Records from a data source
◆ ◆ ◆ ◆

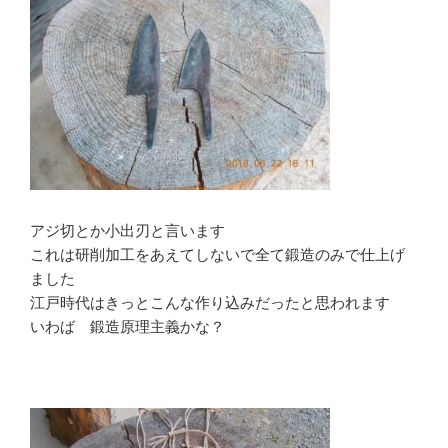
アジ切とか小出刃と言います
これは研削加工をあえてしないで全て鍛造のみで仕上げ
ました
江戸時代はきっとこんな作り込みだったと思われます
いわば 鍛造原理主義かな？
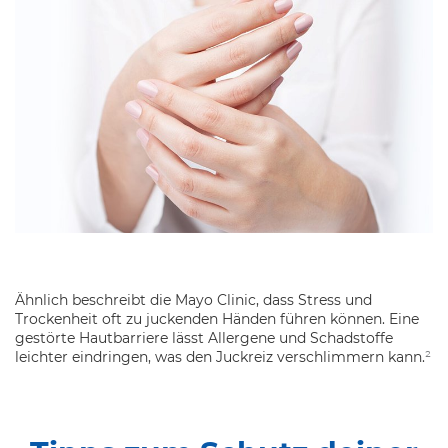
Ähnlich beschreibt die Mayo Clinic, dass Stress und
Trockenheit oft zu juckenden Händen führen können. Eine
gestörte Hautbarriere lässt Allergene und Schadstoffe
leichter eindringen, was den Juckreiz verschlimmern kann.
²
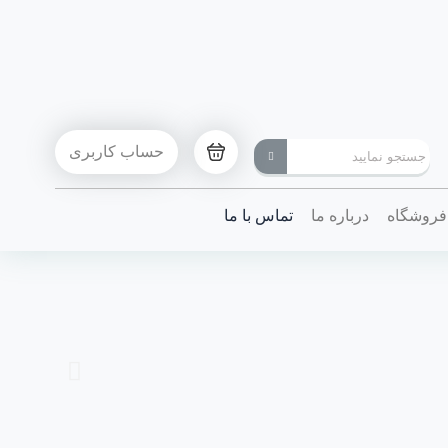
حساب کاربری
فروشگاه
درباره ما
تماس با ما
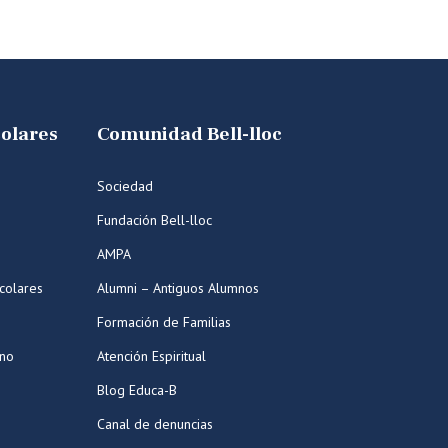
colares
Comunidad Bell-lloc
Sociedad
Fundación Bell-lloc
AMPA
colares
Alumni – Antiguos Alumnos
Formación de Familias
ano
Atención Espiritual
Blog Educa-B
Canal de denuncias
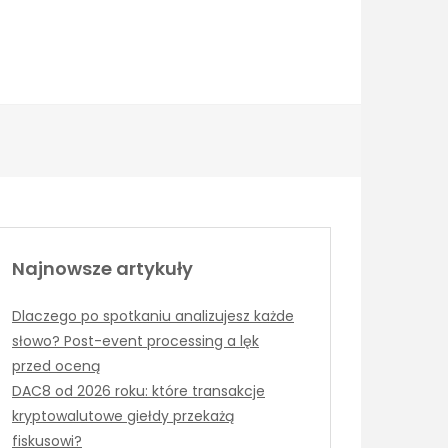
Najnowsze artykuły
Dlaczego po spotkaniu analizujesz każde
słowo? Post-event processing a lęk
przed oceną
DAC8 od 2026 roku: które transakcje
kryptowalutowe giełdy przekażą
fiskusowi?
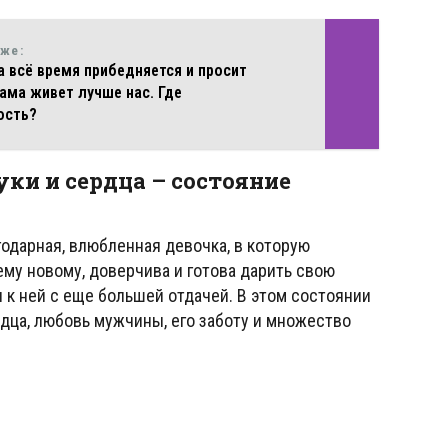
кже:
 всё время прибедняется и просит
ама живет лучше нас. Где
ость?
ки и сердца – состояние
агодарная, влюбленная девочка, в которую
му новому, доверчива и готова дарить свою
 к ней с еще большей отдачей. В этом состоянии
дца, любовь мужчины, его заботу и множество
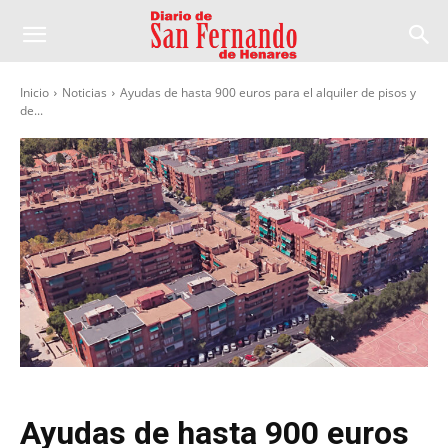
Inicio
Noticias
Ayudas de hasta 900 euros para el alquiler de pisos y
de...
Ayudas de hasta 900 euros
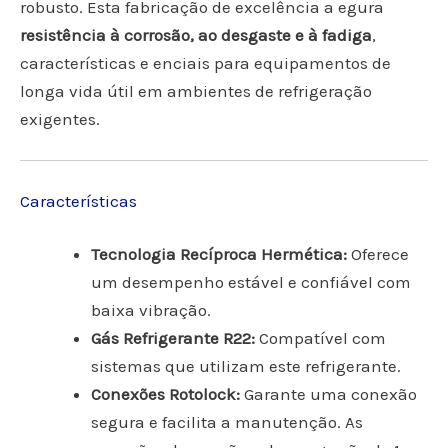
robusto. Esta fabricação de excelência a egura
resistência à corrosão, ao desgaste e à fadiga
,
características e enciais para equipamentos de
longa vida útil em ambientes de refrigeração
exigentes.
Características
Tecnologia Recíproca Hermética:
Oferece
um desempenho estável e confiável com
baixa vibração.
Gás Refrigerante R22:
Compatível com
sistemas que utilizam este refrigerante.
Conexões Rotolock:
Garante uma conexão
segura e facilita a manutenção. As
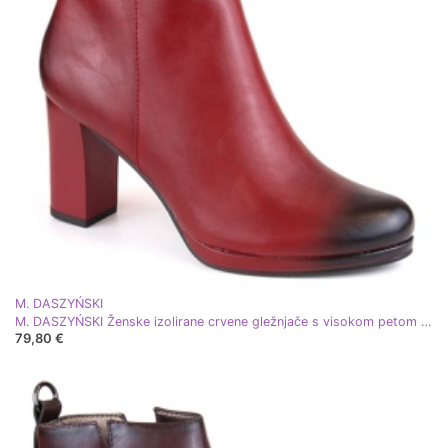
M. DASZYŃSKI
M. DASZYŃSKI Ženske izolirane crvene gležnjače s visokom petom i platformom M.Daszyński AF125-19 crvena
79,80 €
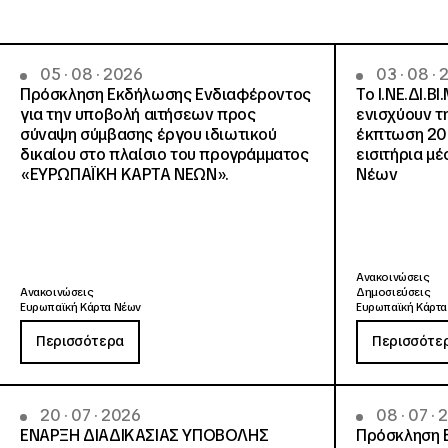
05 · 08 · 2026
03 · 08 ·
Πρόσκληση Εκδήλωσης Ενδιαφέροντος
Το Ι.ΝΕ.ΔΙ.ΒΙ
για την υποβολή αιτήσεων προς
ενισχύουν τ
σύναψη σύμβασης έργου ιδιωτικού
έκπτωση 20
δικαίου στο πλαίσιο του προγράμματος
εισιτήρια μ
«ΕΥΡΩΠΑΪΚΗ ΚΑΡΤΑ ΝΕΩΝ».
Νέων
Ανακοινώσεις
Ανακοινώσεις
Δημοσιεύσεις
Ευρωπαϊκή Κάρτα Νέων
Ευρωπαϊκή Κάρτα
Περισσότερα
Περισσότε
20 · 07 · 2026
08 · 07 ·
ΕΝΑΡΞΗ ΔΙΑΔΙΚΑΣΙΑΣ ΥΠΟΒΟΛΗΣ
Πρόσκληση 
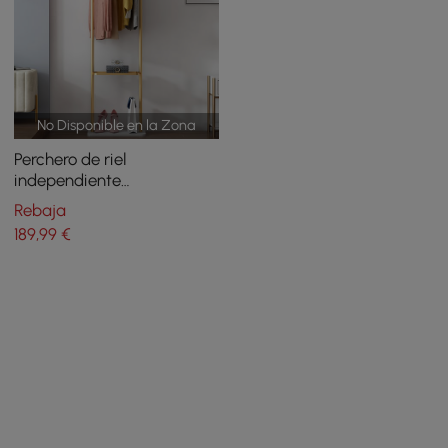
No Disponible en la Zona
Perchero de riel
independiente
contemporáneo de 1700
Rebaja
mm con base de mármol
189
,99
€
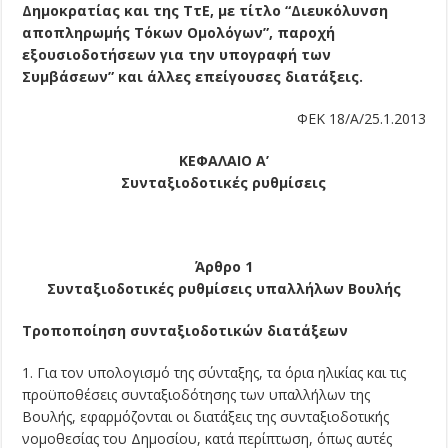
Δημοκρατίας και της ΤτΕ, με τίτλο “Διευκόλυνση
αποπληρωμής Τόκων Ομολόγων”, παροχή
εξουσιοδοτήσεων για την υπογραφή των
Συμβάσεων” και άλλες επείγουσες διατάξεις.
ΦΕΚ 18/Α/25.1.2013
ΚΕΦΑΛΑΙΟ Α’
Συνταξιοδοτικές ρυθμίσεις
Άρθρο 1
Συνταξιοδοτικές ρυθμίσεις υπαλλήλων Βουλής
Τροποποίηση συνταξιοδοτικών διατάξεων
1. Για τον υπολογισμό της σύνταξης, τα όρια ηλικίας και τις
προϋποθέσεις συνταξιοδότησης των υπαλλήλων της
Βουλής, εφαρμόζονται οι διατάξεις της συνταξιοδοτικής
νομοθεσίας του Δημοσίου, κατά περίπτωση, όπως αυτές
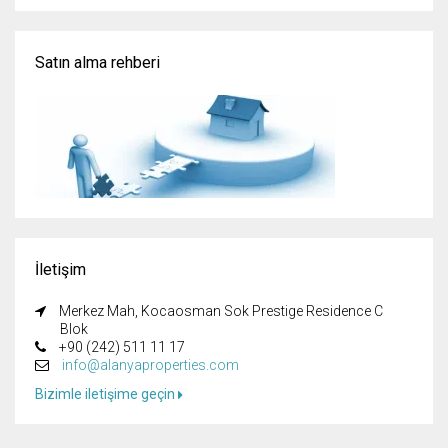
Satın alma rehberi
İletişim
Merkez Mah, Kocaosman Sok Prestige Residence C
Blok
+90 (242) 511 11 17
info@alanyaproperties.com
Bizimle iletişime geçin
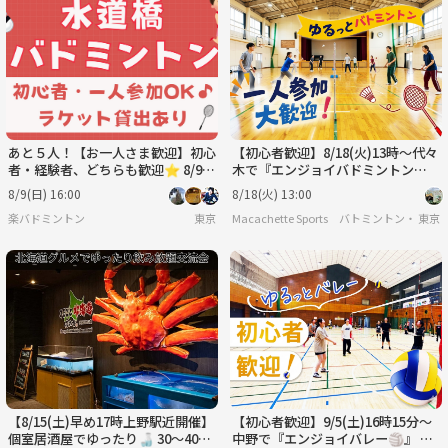
あと５人！【お一人さま歓迎】初心
【初心者歓迎】8/18(火)13時〜代々
者・経験者、どちらも歓迎⭐︎ 8/9
木で『エンジョイバドミントン
（日）16時〜 水道橋でバドミン
🏸』試合中心のゆる交流イベン
8/9(日) 16:00
8/18(火) 13:00
トン⭐︎
ト！お一人様大歓迎♪
楽バドミントン
東京
Macachette Sports バトミントン・フッ
東京
【8/15(土)早め17時上野駅近開催】
【初心者歓迎】9/5(土)16時15分〜
個室居酒屋でゆったり🍶 30～40代
中野で『エンジョイバレー🏐』 ゲ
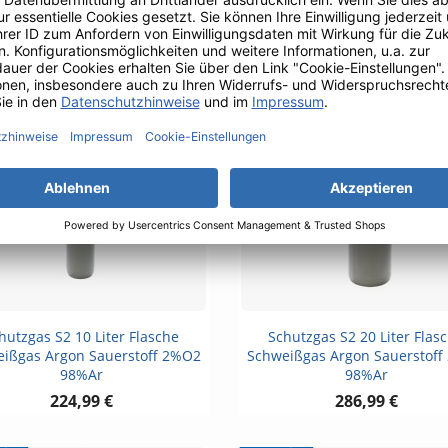
263,99 €
263,99 €
Vorschau
Vorschau


hutzgas S2 10 Liter Flasche
Schutzgas S2 20 Liter Flas
ißgas Argon Sauerstoff 2%O2
Schweißgas Argon Sauerstof
98%Ar
98%Ar
224,99 €
286,99 €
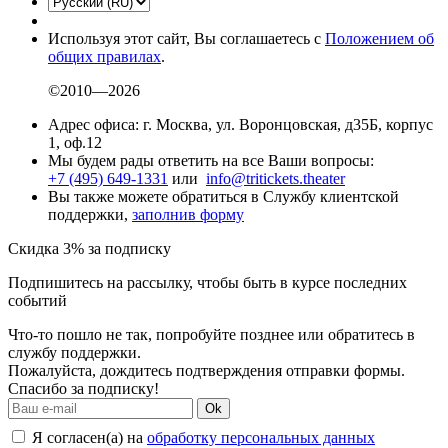
Используя этот сайт, Вы соглашаетесь с
Положением об
общих правилах
.
©2010—2026
Адрес офиса: г. Москва, ул. Воронцовская, д35Б, корпус
1, оф.12
Мы будем рады ответить на все Ваши вопросы:
+7 (495) 649-1331
или
info@tritickets.theater
Вы также можете обратиться в Службу клиентской
поддержки,
заполнив форму
Скидка 3% за подписку
Подпишитесь на рассылку, чтобы быть в курсе последних
событий
Что-то пошло не так, попробуйте позднее или обратитесь в
службу поддержки.
Пожалуйста, дождитесь подтверждения отправки формы.
Спасибо за подписку!
Ok
Я согласен(а) на
обработку персональных данных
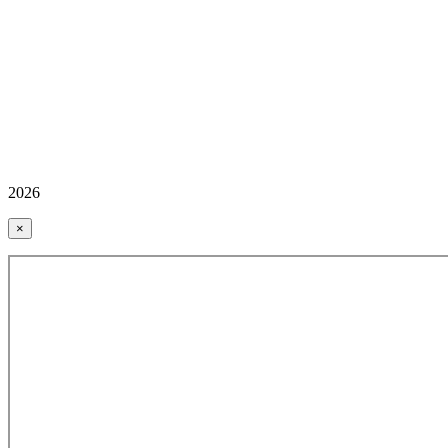
2026
×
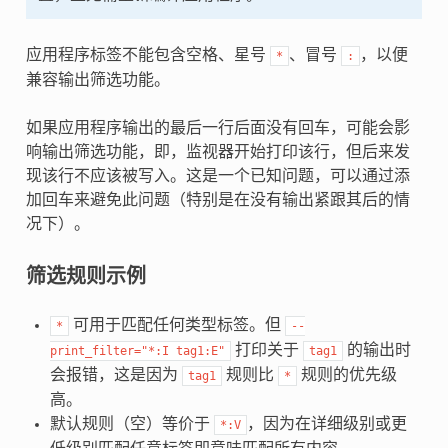
应用程序标签不能包含空格、星号
、冒号
，以便
*
:
兼容输出筛选功能。
如果应用程序输出的最后一行后面没有回车，可能会影
响输出筛选功能，即，监视器开始打印该行，但后来发
现该行不应该被写入。这是一个已知问题，可以通过添
加回车来避免此问题（特别是在没有输出紧跟其后的情
况下）。
筛选规则示例
可用于匹配任何类型标签。但
*
--
打印关于
的输出时
print_filter="*:I
tag1:E"
tag1
会报错，这是因为
规则比
规则的优先级
tag1
*
高。
默认规则（空）等价于
，因为在详细级别或更
*:V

◆ ◆ ◆ ◆

- Task directions
Copy out all the records exactly as they read, and omit the pictures.

- Response to this exercise
アジ切とか小出刃と言います
これは研削加工をあえてしないで全て鍛造のみで仕上げ
ました
江戸時代はきっとこんな作り込みだったと思われます
いわば 鍛造原理主義かな？
Ähnlich beschreibt die Mayo Clinic, dass Stress und
Trockenheit oft zu juckenden Händen führen können. Eine
gestörte Hautbarriere lässt Allergene und Schadstoffe
leichter eindringen, was den Juckreiz verschlimmern kann.
²
حساب کاربری
فروشگاه
درباره ما
تماس با ما
colares
Comunidad Bell-lloc
Sociedad
Fundación Bell-lloc
AMPA
colares
Alumni – Antiguos Alumnos
Formación de Familias
ano
Atención Espiritual
Blog Educa-B
Canal de denuncias
Najnowsze artykuły
Dlaczego po spotkaniu analizujesz każde
słowo? Post-event processing a lęk
przed oceną
DAC8 od 2026 roku: które transakcje
kryptowalutowe giełdy przekażą
fiskusowi?
кже:
 всё время прибедняется и просит
ама живет лучше нас. Где
ость?
ки и сердца – состояние
агодарная, влюбленная девочка, в которую
му новому, доверчива и готова дарить свою
 к ней с еще большей отдачей. В этом состоянии
дца, любовь мужчины, его заботу и множество
Inicio
Noticias
Ayudas de hasta 900 euros para el alquiler de pisos y
de...
Ayudas de hasta 900 euros
robusto. Esta fabricação de excelência a egura
resistência à corrosão, ao desgaste e à fadiga
,
características e enciais para equipamentos de
longa vida útil em ambientes de refrigeração
exigentes.
Características
Tecnologia Recíproca Hermética:
Oferece
um desempenho estável e confiável com
baixa vibração.
Gás Refrigerante R22:
Compatível com
sistemas que utilizam este refrigerante.
Conexões Rotolock:
Garante uma conexão
segura e facilita a manutenção. As
M. DASZYŃSKI
M. DASZYŃSKI Ženske izolirane crvene gležnjače s visokom petom i platformom M.Daszyński AF125-19 crvena
79,80 €
05 · 08 · 2026
03 · 08 ·
Πρόσκληση Εκδήλωσης Ενδιαφέροντος
Το Ι.ΝΕ.ΔΙ.ΒΙ
για την υποβολή αιτήσεων προς
ενισχύουν τ
σύναψη σύμβασης έργου ιδιωτικού
έκπτωση 20
δικαίου στο πλαίσιο του προγράμματος
εισιτήρια μ
«ΕΥΡΩΠΑΪΚΗ ΚΑΡΤΑ ΝΕΩΝ».
Νέων
Ανακοινώσεις
Ανακοινώσεις
Δημοσιεύσεις
Ευρωπαϊκή Κάρτα Νέων
Ευρωπαϊκή Κάρτα
Περισσότερα
Περισσότε
20 · 07 · 2026
08 · 07 ·
ΕΝΑΡΞΗ ΔΙΑΔΙΚΑΣΙΑΣ ΥΠΟΒΟΛΗΣ
Πρόσκληση 
No Disponible en la Zona
Perchero de riel
independiente
contemporáneo de 1700
Rebaja
mm con base de mármol
189
,99
€
Δημοκρατίας και της ΤτΕ, με τίτλο “Διευκόλυνση
αποπληρωμής Τόκων Ομολόγων”, παροχή
εξουσιοδοτήσεων για την υπογραφή των
Συμβάσεων” και άλλες επείγουσες διατάξεις.
ΦΕΚ 18/Α/25.1.2013
ΚΕΦΑΛΑΙΟ Α’
Συνταξιοδοτικές ρυθμίσεις
Άρθρο 1
Συνταξιοδοτικές ρυθμίσεις υπαλλήλων Βουλής
Τροποποίηση συνταξιοδοτικών διατάξεων
1. Για τον υπολογισμό της σύνταξης, τα όρια ηλικίας και τις
προϋποθέσεις συνταξιοδότησης των υπαλλήλων της
Βουλής, εφαρμόζονται οι διατάξεις της συνταξιοδοτικής
νομοθεσίας του Δημοσίου, κατά περίπτωση, όπως αυτές
Satın alma rehberi
İletişim
Merkez Mah, Kocaosman Sok Prestige Residence C
Blok
+90 (242) 511 11 17
info@alanyaproperties.com
Bizimle iletişime geçin
あと５人！【お一人さま歓迎】初心
【初心者歓迎】8/18(火)13時〜代々
者・経験者、どちらも歓迎⭐︎ 8/9
木で『エンジョイバドミントン
（日）16時〜 水道橋でバドミン
🏸』試合中心のゆる交流イベン
8/9(日) 16:00
8/18(火) 13:00
トン⭐︎
ト！お一人様大歓迎♪
楽バドミントン
東京
Macachette Sports バトミントン・フッ
東京
【8/15(土)早め17時上野駅近開催】
【初心者歓迎】9/5(土)16時15分〜
個室居酒屋でゆったり🍶 30～40代
中野で『エンジョイバレー🏐』 ゲ
263,99 €
263,99 €
Vorschau
Vorschau


hutzgas S2 10 Liter Flasche
Schutzgas S2 20 Liter Flas
ißgas Argon Sauerstoff 2%O2
Schweißgas Argon Sauerstof
98%Ar
98%Ar
224,99 €
286,99 €
Используя этот сайт, Вы соглашаетесь с
Положением об
общих правилах
.
©2010—2026
Адрес офиса: г. Москва, ул. Воронцовская, д35Б, корпус
1, оф.12
Мы будем рады ответить на все Ваши вопросы:
+7 (495) 649-1331
или
info@tritickets.theater
Вы также можете обратиться в Службу клиентской
поддержки,
заполнив форму
Скидка 3% за подписку
Подпишитесь на рассылку, чтобы быть в курсе последних
событий
Что-то пошло не так, попробуйте позднее или обратитесь в
службу поддержки.
Пожалуйста, дождитесь подтверждения отправки формы.
Спасибо за подписку!
Ok
Я согласен(а) на
обработку персональных данных
2026
×
应用程序标签不能包含空格、星号
、冒号
，以便
*
:
兼容输出筛选功能。
如果应用程序输出的最后一行后面没有回车，可能会影
响输出筛选功能，即，监视器开始打印该行，但后来发
现该行不应该被写入。这是一个已知问题，可以通过添
加回车来避免此问题（特别是在没有输出紧跟其后的情
况下）。
筛选规则示例
可用于匹配任何类型标签。但
*
--
打印关于
的输出时
print_filter="*:I
tag1:E"
tag1
会报错，这是因为
规则比
规则的优先级
tag1
*
高。
默认规则（空）等价于
，因为在详细级别或更
*:V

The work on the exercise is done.